Databases you created yourself are treated as read-only **external sources** — Platinur can
model from them but never modifies them. See
[Data Boundary](/configuration/data-boundary) for the full contract.

## Good to know

* **The warehouse is chosen once per workspace.** After binding, you can update the
  credentials any time (Configuration → Data Warehouse — type a new password and press
  *Test & save connection*), but switching to a different warehouse requires a workspace
  reset.
* **Credentials are stored encrypted** in your workspace's secret store — never in files,
  logs, or generated code.
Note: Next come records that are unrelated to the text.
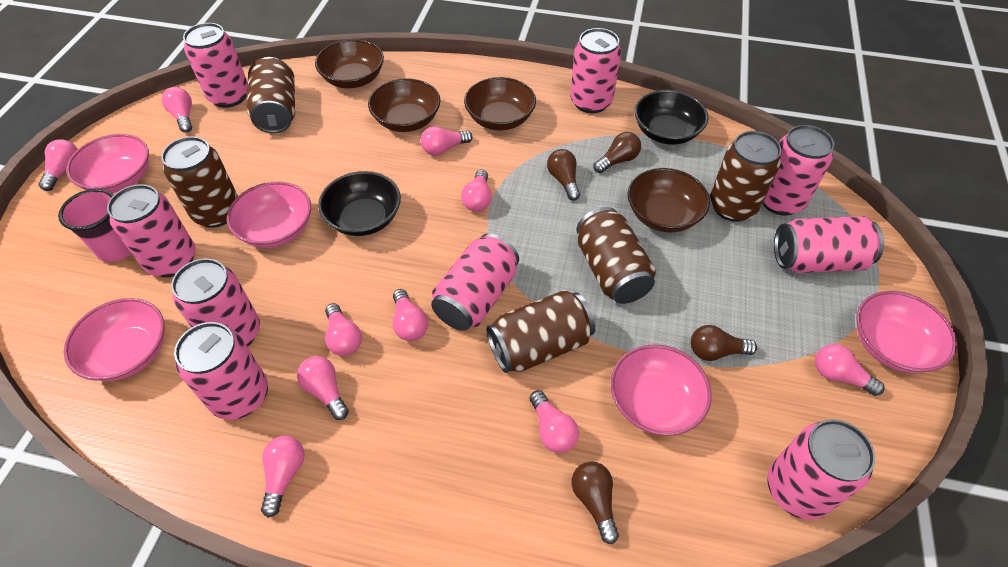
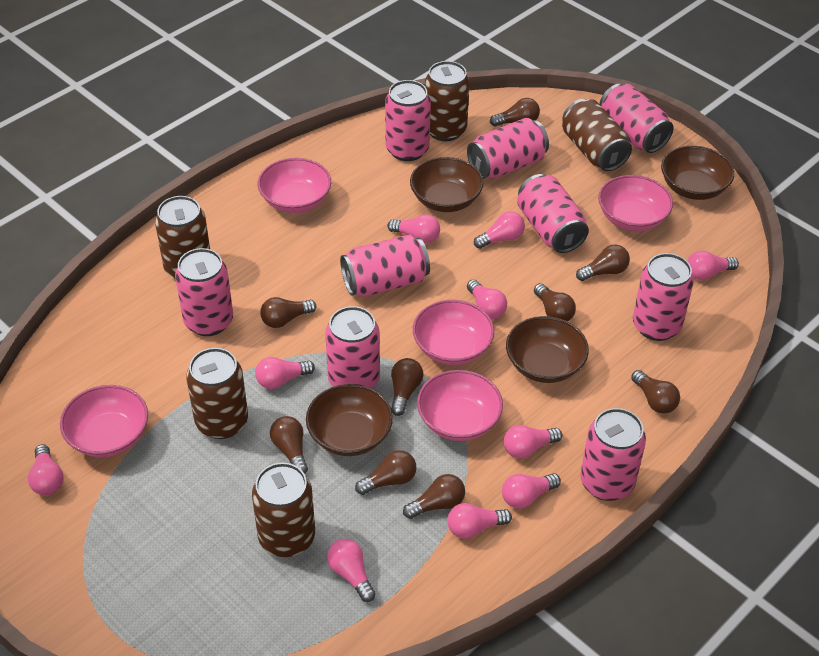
black bowl: [318,171,401,236] [634,90,709,145] = 2 -> none = 0
brown light bulb: [547,149,580,201] [572,461,619,544] [594,132,641,173] [691,325,757,361] = 4 -> [260,297,317,328] [270,416,308,474] [355,450,416,495] [391,358,424,416] [403,474,465,519] [490,98,540,127] [534,283,576,321] [576,245,630,281] [631,370,680,414] = 9
pink cup: [58,189,131,262] = 1 -> none = 0

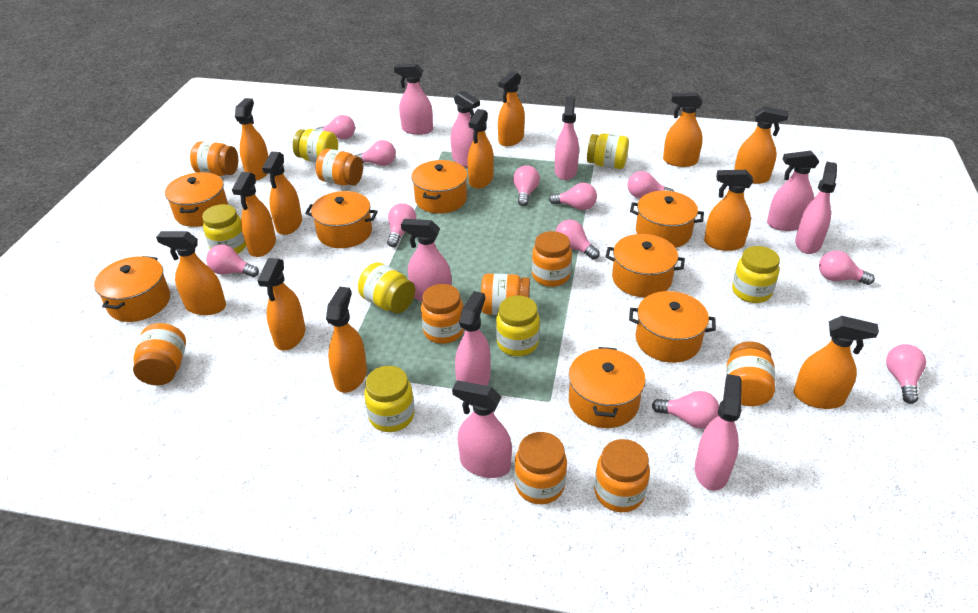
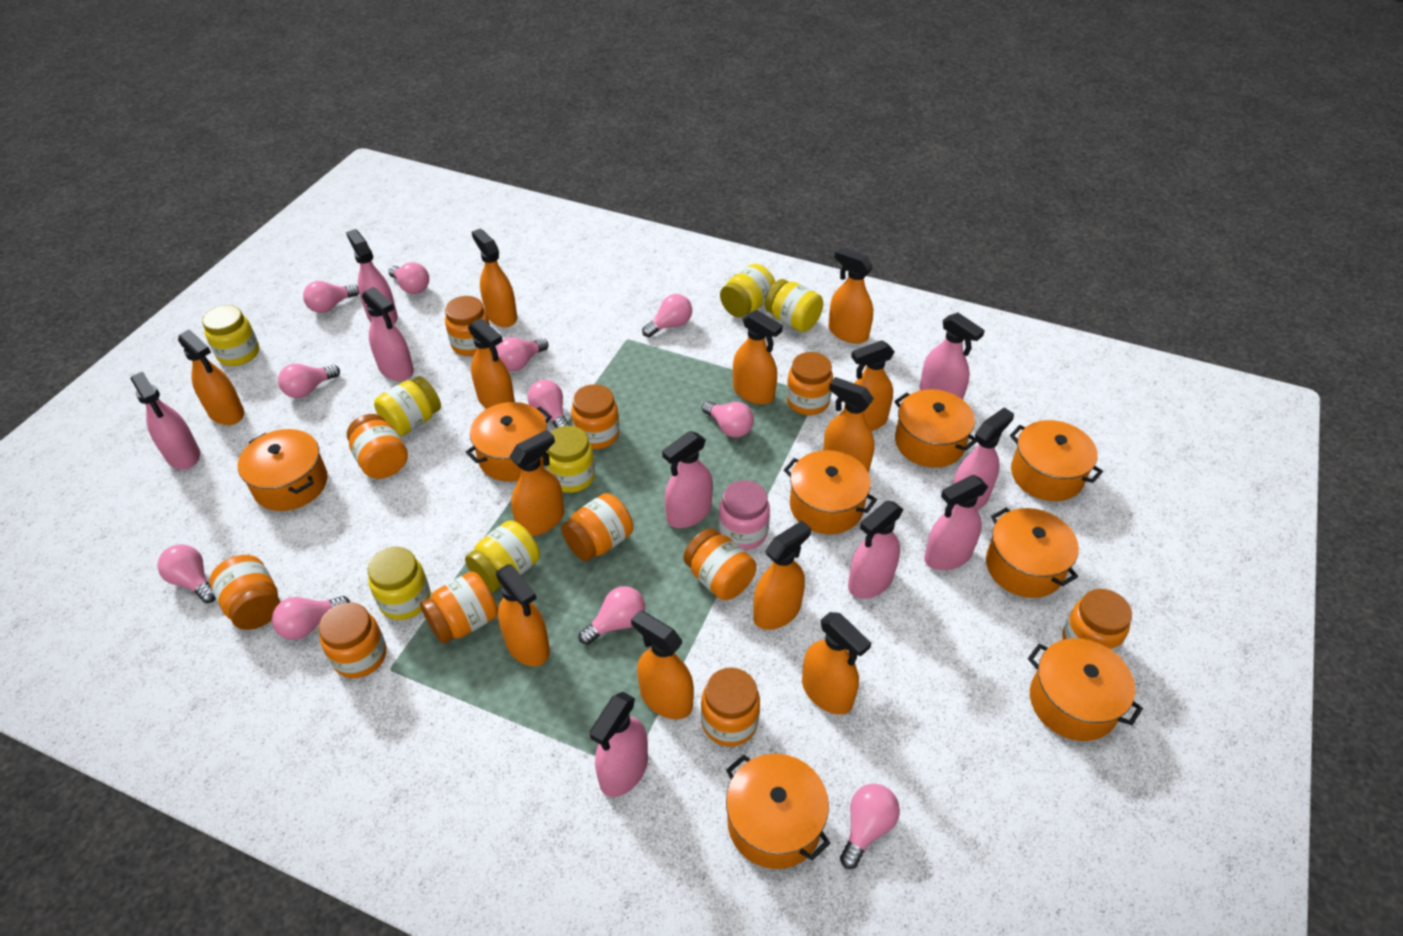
orange jar: [133,323,186,385] [190,141,238,176] [316,149,363,186] [421,284,464,344] [481,274,530,315] [514,432,567,504] [532,231,572,287] [594,439,650,512] [726,342,775,406] = 9 -> [210,555,280,630] [318,602,386,678] [347,414,408,479] [420,571,498,644] [445,296,490,356] [561,493,633,561] [571,384,620,449] [684,528,756,600] [701,668,760,746] [786,352,833,415] [1063,589,1132,653] = 11
pink jar: none = 0 -> [719,480,770,550] = 1

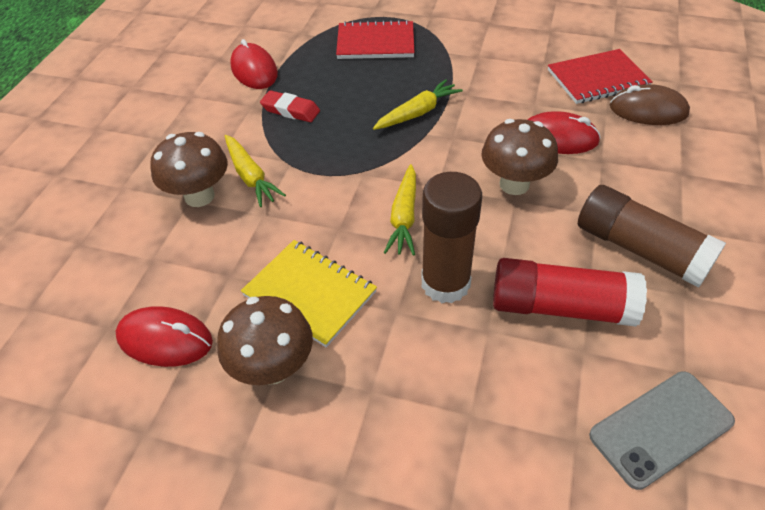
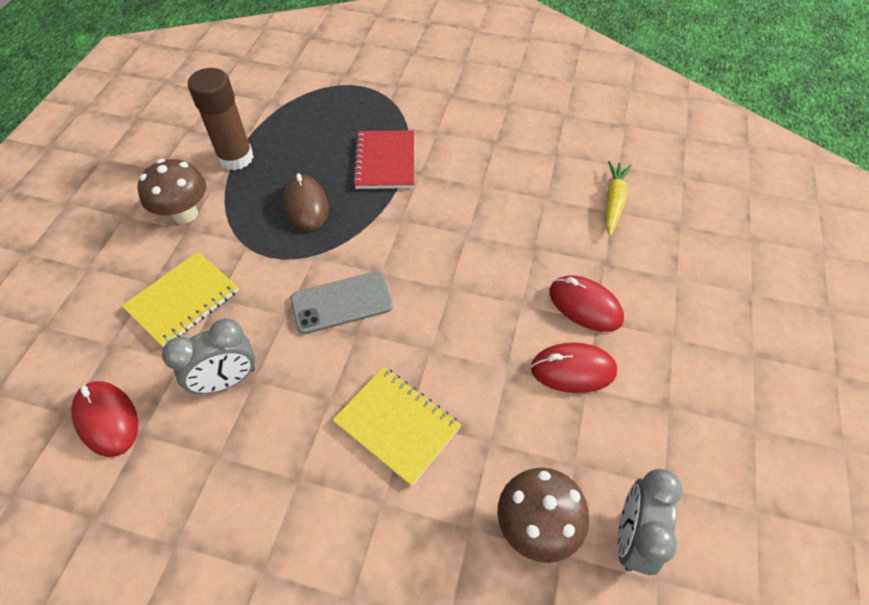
brown glue stick: [421,172,482,303] [578,185,726,287] = 2 -> [188,68,253,171] = 1
brown mushroom: [150,132,228,207] [217,296,313,385] [481,119,558,195] = 3 -> [137,159,206,224] [498,468,589,563] = 2
grey clock: none = 0 -> [162,319,255,394] [617,469,683,575] = 2
red eraser: [260,90,320,122] = 1 -> none = 0
red glue stick: [493,258,647,327] = 1 -> none = 0
red notebook: [336,20,415,59] [548,49,652,104] = 2 -> [353,130,414,189] = 1
yellow carrot: [225,135,286,207] [373,79,463,130] [384,164,416,256] = 3 -> [606,161,632,236] = 1
yellow notebook: [241,240,377,347] = 1 -> [122,252,239,348] [333,367,461,486] = 2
The password field always reads "Stored securely"; Platinur never
  displays it back.
* **IP access lists:** ClickHouse Cloud services allow connections from anywhere by default.
  If your organization restricts the service's IP access list, add Platinur's address —
  contact support for the current one.
* **A dedicated user (optional hardening):** the `default` user is fine to start. For
  production you can create a dedicated `platinur` user in the ClickHouse console
  (Settings → Users) with permission to create and manage databases, and connect with that
  instead.

## Next steps

With the warehouse bound, the setup checklist walks you through the rest:

1. [Connect GitHub](/configuration/github) — one click installs the Platinur GitHub App.
2. [Connect a source](/sources/integrations) and load your data.
3. [Build your models](/operations/initial-run) — the guided first build interviews you
   about your business and proposes your warehouse.